▶ [Job item] As the answer, give a copy of each line below that includes the word "output".

-- Data for analysis follows --

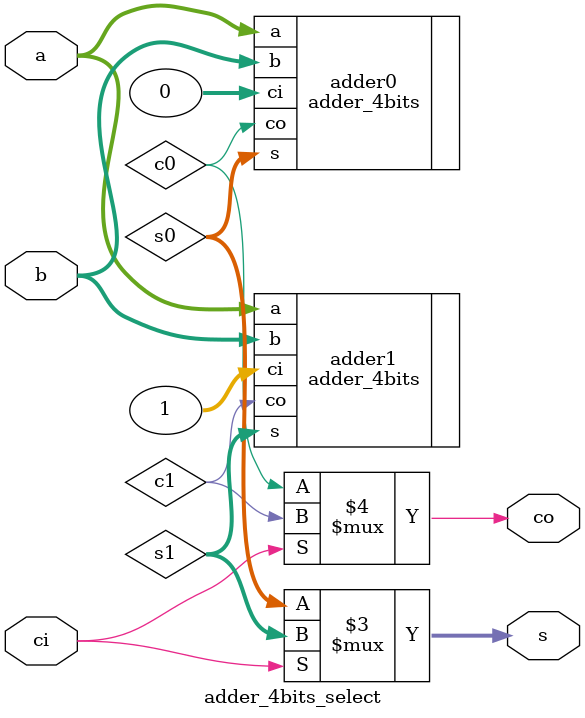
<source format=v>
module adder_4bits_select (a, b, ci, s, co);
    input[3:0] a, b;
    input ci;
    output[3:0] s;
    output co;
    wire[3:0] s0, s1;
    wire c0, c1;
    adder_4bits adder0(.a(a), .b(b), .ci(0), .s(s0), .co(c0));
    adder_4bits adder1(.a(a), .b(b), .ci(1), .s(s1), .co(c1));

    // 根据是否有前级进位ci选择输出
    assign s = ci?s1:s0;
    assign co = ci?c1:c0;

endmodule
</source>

-- Data for analysis concluded --
-- Data for analysis follows --

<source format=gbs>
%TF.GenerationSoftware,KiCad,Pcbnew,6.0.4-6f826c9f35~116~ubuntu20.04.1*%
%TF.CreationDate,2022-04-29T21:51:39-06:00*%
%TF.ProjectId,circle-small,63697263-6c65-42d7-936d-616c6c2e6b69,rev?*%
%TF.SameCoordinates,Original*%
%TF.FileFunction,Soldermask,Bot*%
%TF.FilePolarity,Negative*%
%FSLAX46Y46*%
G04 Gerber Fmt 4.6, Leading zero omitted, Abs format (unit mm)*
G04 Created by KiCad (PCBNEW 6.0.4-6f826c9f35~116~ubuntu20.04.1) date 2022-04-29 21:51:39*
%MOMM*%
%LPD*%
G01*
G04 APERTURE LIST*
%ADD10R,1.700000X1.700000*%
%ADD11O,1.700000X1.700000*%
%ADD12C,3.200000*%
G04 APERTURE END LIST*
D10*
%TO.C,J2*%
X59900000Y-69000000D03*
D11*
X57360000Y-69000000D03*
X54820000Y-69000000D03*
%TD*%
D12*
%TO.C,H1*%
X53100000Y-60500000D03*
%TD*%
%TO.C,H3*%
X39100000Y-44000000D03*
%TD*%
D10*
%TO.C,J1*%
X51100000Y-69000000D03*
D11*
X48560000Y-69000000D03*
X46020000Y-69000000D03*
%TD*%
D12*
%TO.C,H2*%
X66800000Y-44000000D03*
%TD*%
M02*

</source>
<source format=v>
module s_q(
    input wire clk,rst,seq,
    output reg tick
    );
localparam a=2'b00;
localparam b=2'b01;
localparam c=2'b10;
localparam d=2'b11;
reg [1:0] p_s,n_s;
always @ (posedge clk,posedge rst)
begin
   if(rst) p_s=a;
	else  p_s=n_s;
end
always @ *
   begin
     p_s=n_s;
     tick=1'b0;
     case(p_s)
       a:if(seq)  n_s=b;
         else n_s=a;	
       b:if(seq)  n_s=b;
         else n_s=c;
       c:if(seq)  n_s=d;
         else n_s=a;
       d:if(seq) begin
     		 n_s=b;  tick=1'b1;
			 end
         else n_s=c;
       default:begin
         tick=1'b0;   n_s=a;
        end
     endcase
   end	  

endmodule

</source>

-- Data for analysis concluded --

▶ [Reply]
    output[3:0] s;
    output co;
    output reg tick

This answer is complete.